I’m a big proponent of github. Each of my local repositories has a remote copy on github; and some of my larger projects also have a separate “official” repository on another github ‘organization.’ As examples, we’ll be using my Paws.c project, for which I have two such remotes: my own, at elliottcable/Paws.c, and the ‘official’ repo, at Paws/Paws.c. In addition to these, I often interact with other remote repositories; in most cases, these are mirrors of the “official” repository on other hosting services (for example, I keep a remote copy of the Paws.c repo on my personal server, and copies of the official upstream on other services like http://repo.or.cz/ and Gitorious.

Every time I squash some grains into a “safe-stage” commit (or nearly every time; depending on how often, chronologically speaking, that is happening), I will push that commit to the identically-named topic branch on my personal remote.

     <as above, git merge --squash>
  $  git push Personal 'a-topic:a-topic' 'a-topic!:a-topic!'

Similarly, when I complete the task and rebase the topic to Master, followed by fast-forwarding Master up to the topic branch, I’ll force-push the rebased topic branches, followed by fast-forwarding the remote Master as well:

     <as above, git rebases and git merge --ff-only>
  $  git push Personal Master:Master 'a-topic:a-topic' 'a-topic!:a-topic!'

Now, this is only how I manage my “Personal” remote. The “Official” remote is handled differently: when several work units (bugfixes and new features, aggregated) are completed and pushed to Personal/Master, I write up a github ‘pull request’ detailing that set of work units, and increment the version number of the project itself. (I don’t use semver-style versioning; I instead opt for a solitary, single-incrementing “release number.”) In this way, each “version” of the project matches a single pull request on github, detailing the changes in that version (as aggregated from several local work units.) I generally wait a few days after having created the pull request, giving interested parties an opportunity to explore it and make commentary, before subsequently fast-forwarding the Official/Master to match my Personal/Master, thus officially “releasing” a new version of the project.

Additionally, I maintain a ‘Stale’ branch on my Personal remote, that tracks exactly the Official/Master branch. This is purely for convenience.

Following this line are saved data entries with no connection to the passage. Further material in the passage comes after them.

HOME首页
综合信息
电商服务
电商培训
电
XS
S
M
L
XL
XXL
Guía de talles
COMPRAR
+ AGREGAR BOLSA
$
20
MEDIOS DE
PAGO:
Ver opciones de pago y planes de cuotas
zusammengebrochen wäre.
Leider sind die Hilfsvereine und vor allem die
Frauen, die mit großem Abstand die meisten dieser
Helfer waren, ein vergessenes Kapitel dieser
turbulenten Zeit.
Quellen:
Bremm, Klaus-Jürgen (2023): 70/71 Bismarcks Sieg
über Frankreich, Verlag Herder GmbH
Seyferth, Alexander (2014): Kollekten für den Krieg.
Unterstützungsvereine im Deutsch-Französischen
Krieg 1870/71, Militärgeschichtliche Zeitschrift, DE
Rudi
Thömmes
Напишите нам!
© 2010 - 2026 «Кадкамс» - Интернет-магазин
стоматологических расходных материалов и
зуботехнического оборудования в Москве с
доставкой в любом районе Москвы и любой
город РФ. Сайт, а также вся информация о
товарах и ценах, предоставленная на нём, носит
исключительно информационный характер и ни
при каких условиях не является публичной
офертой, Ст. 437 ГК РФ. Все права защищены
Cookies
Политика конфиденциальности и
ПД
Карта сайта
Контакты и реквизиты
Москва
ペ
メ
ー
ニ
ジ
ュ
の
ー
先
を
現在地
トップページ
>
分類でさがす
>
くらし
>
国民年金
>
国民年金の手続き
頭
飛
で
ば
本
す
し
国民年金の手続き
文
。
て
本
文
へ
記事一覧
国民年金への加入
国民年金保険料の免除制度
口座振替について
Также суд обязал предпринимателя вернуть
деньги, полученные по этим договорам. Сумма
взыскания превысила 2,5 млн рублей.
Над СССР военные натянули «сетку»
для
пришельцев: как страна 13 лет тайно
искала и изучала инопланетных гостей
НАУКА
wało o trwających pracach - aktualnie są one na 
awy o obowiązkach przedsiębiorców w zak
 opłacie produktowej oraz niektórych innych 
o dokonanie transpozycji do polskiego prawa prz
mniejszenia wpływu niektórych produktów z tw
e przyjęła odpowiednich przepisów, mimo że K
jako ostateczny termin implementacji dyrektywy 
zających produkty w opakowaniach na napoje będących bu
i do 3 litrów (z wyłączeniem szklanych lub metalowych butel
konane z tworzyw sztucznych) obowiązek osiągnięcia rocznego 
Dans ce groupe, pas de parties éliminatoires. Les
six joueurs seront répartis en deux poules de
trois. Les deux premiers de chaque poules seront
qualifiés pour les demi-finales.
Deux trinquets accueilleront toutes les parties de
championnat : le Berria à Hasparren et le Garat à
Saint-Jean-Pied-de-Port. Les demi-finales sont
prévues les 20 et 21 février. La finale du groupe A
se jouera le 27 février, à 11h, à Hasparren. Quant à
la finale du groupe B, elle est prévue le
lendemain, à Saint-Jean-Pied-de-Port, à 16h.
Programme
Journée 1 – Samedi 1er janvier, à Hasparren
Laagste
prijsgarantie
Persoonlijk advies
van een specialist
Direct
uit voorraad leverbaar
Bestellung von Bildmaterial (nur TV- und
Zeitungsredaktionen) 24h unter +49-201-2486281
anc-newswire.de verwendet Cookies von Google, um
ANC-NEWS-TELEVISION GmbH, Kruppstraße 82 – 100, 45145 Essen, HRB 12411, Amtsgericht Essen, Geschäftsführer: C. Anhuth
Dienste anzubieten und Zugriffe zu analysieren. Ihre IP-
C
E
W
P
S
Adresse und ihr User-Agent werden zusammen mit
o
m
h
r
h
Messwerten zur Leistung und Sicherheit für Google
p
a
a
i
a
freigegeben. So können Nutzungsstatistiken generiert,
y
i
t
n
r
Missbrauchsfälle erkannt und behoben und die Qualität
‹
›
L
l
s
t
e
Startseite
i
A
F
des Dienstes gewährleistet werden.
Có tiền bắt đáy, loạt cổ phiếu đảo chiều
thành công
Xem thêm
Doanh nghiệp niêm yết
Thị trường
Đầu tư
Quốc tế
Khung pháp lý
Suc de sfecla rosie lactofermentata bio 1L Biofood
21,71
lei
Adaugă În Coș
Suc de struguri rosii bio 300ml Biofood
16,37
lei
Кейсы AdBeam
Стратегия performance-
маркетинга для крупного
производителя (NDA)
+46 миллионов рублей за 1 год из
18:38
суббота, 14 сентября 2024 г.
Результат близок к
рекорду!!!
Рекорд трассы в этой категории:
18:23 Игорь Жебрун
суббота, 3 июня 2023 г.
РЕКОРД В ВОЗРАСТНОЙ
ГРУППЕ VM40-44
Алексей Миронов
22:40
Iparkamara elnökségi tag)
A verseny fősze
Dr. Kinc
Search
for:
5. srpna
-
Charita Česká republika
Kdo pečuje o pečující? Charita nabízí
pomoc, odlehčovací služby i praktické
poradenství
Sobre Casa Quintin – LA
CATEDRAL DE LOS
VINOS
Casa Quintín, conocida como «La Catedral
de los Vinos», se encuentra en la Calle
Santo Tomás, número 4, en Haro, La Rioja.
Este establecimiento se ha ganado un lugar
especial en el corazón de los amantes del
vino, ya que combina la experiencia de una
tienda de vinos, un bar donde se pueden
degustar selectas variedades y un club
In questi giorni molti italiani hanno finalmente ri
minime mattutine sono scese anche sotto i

     <pull request has been created and left for a while>
  $  git push Personal Master:Stale
  $  git push Official Master:Master

tl;dr

And with that, we’re done. In summary, your changes are going to ‘bubble’ through the following path, on approximately the listed timelines:

  grain commits on granular branch (every few minutes) ->
     safe-state commits on topic branch (hourly) -> 
        safe-state commits on local Master branch (daily) ->
           commits on remote Personal Master (daily) ->
              pull request to Official Master (monthly) -> 
                 commits on remote Official Master (monthly)

I hope you’ve learned something from this post. Failing that, you will have, at least, realized that I am completely and irreparably insane.